Too many words? Not enough time? Make your computer solve your problems for you.
Nearly every consideration of computerized text analysis begins the same way, so I’ll stay true to form:
We’re overwhelmed with text in this digital age. There’s simply too much of it — too much to read, too much to skim, certainly too much to make sense of. Google processes 20 petabytes of data per day, which in text terms is equivalent to 40% of all human-written works, ever . The average Internet-using person encounters so much text even just in the form of privacy policies that if we read all the software agreements we sign with a click each year, it would take 76 full work days  .
Given the universality and reach of this problem, perhaps it is not surprising that researchers from all over the university, from biology to linguistics to history to business to computer science, have been attracted to computerized text analysis tools.
Text analysis drives natural language processing advances that make tools such as Siri and Alexa possible. Businesses mine the web using sentiment analysis tools to understand how their products are being received. Social media data has been mined for trends in influenza , adverse drug reactions , and e-cigarettes’ role in smoking cessation  .
Outside of academia, social media mining has proven more insidious. Police forces worldwide mine social media to monitor and quash protests, during the revolution in Egypt in 2011 , a terminated “Jasmine Revolution” protest in China , and the Quebec student strike in 2012 . The ACLU maintains thousands of pages of documentation of police departments deploying forces based on monitoring of hashtags including #BlackLivesMatter, #DontShoot, and #PoliceBrutality.

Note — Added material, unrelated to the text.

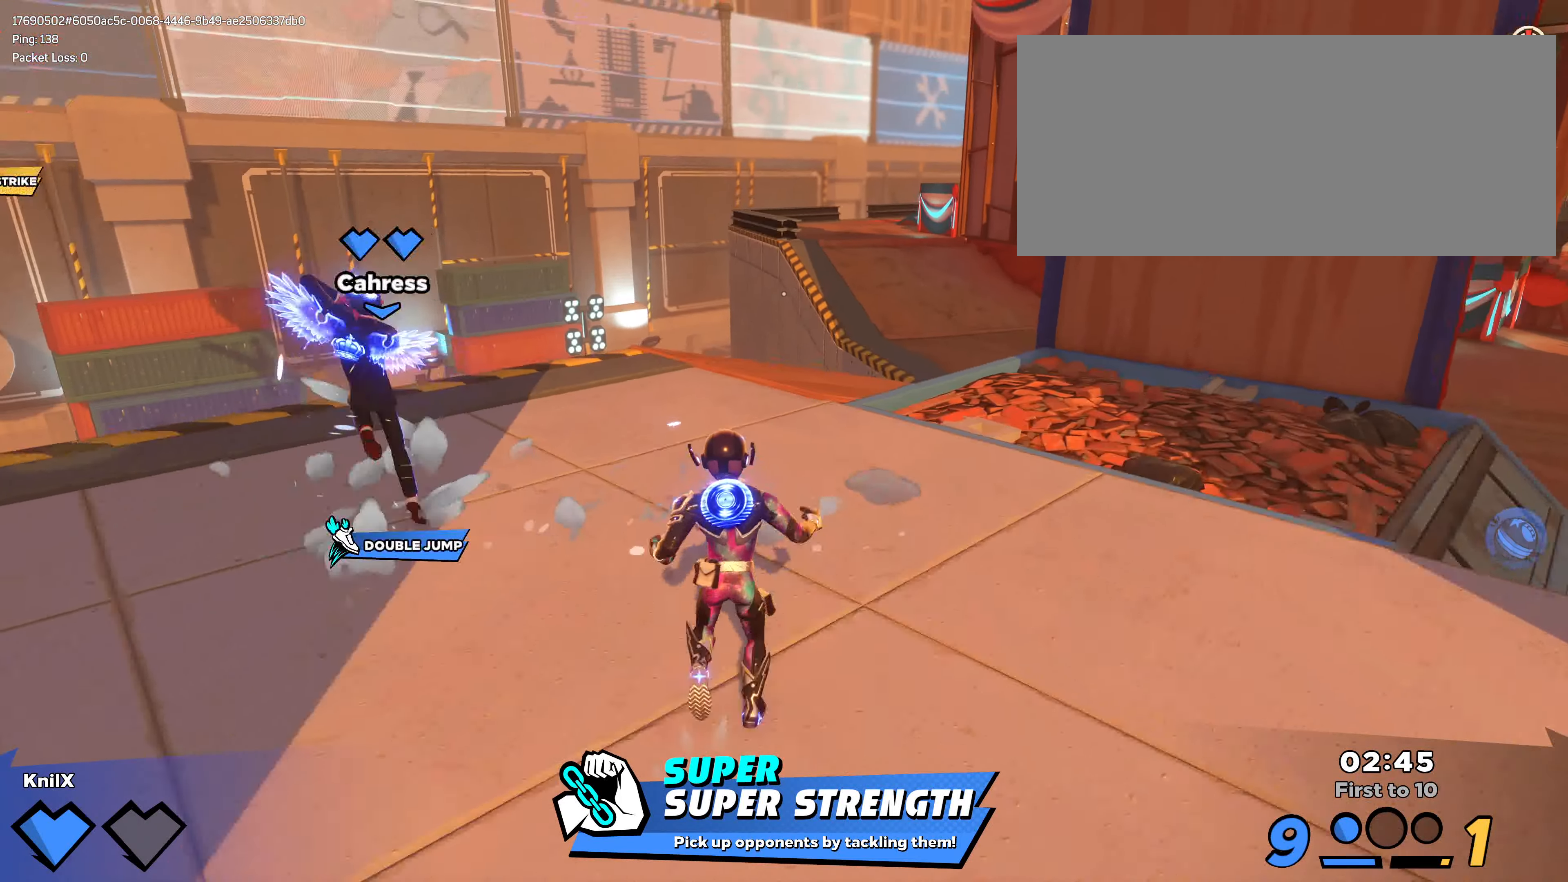
{"keys": ["a", "shift", "w"], "mouse": [], "events": [[67, "a", "down"], [133, "w", "up"], [250, "w", "down"]]}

For humanists, of course, the massive influx of and access to digital text presents particular opportunities — perhaps most visibly and popularly in the form of distant reading, finding trends in text as data and the metadata of text production that help us understand large quantities of fiction.
Agenda of This Workshop
This workshop will introduce you to some of those researchers’ approaches, with a particular focus on how digital humanists have approached text analysis. We’ll discuss how we might use — and analyze and interpret and futurize and hypothesize, because hermeneutics are our strongest domain — the methods of text analysis available to us.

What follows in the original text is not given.